Once the daylight waned we hurried back for the big show:
thousand dollar munitions shot up at lightning velocity,
their echoes shimmying down the sky,
lighting up my gaze.
When I joined the Army we didn’t exactly celebrate it the same way.
My battalion had been called up to Iraq just before the fourth in ‘03.
Barely even had time to unpack my bags before my squadmates were out on the range,
decimating old humvees and munitions.
Will had some surplus grenades that he was chucking over.

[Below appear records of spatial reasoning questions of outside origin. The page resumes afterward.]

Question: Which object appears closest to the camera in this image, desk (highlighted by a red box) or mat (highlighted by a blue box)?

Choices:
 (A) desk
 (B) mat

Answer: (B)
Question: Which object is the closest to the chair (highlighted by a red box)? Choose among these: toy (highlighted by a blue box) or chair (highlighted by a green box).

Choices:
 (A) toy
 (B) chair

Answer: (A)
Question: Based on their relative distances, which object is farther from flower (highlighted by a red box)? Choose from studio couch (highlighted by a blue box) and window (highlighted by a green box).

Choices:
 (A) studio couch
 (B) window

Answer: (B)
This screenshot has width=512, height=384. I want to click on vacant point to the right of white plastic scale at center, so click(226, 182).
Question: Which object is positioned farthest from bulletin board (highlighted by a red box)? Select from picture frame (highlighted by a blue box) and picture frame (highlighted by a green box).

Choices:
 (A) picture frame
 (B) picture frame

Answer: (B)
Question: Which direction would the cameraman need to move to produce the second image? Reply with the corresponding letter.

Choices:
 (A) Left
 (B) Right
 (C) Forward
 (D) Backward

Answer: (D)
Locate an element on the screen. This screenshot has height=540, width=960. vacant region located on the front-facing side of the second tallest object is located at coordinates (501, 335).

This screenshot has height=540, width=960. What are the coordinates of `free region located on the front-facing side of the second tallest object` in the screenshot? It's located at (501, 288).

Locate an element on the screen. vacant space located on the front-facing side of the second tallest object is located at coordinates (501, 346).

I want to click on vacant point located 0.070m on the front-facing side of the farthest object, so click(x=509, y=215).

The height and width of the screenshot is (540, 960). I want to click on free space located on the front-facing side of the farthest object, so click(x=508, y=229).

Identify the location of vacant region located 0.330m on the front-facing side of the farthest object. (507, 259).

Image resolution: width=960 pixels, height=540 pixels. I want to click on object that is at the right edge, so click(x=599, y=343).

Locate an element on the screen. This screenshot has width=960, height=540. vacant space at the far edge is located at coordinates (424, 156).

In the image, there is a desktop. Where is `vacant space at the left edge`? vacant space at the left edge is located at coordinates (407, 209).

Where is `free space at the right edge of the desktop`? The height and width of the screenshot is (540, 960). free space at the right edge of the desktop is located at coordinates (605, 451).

Manny convinced the guys over at Depot to let him borrow a grenade launcher.
At night the colonel gathered us all to watch captured IEDs blow up some technicals.
It was a “learning experience,” he called it.
It was the single most incredible display of crude pyrotechnics I had ever seen.
All those Independance Days back home didn’t even come close.
Similar IEDs ended up killing Manny and Will later that year.
Nowadays I stay home on the Fourth of July.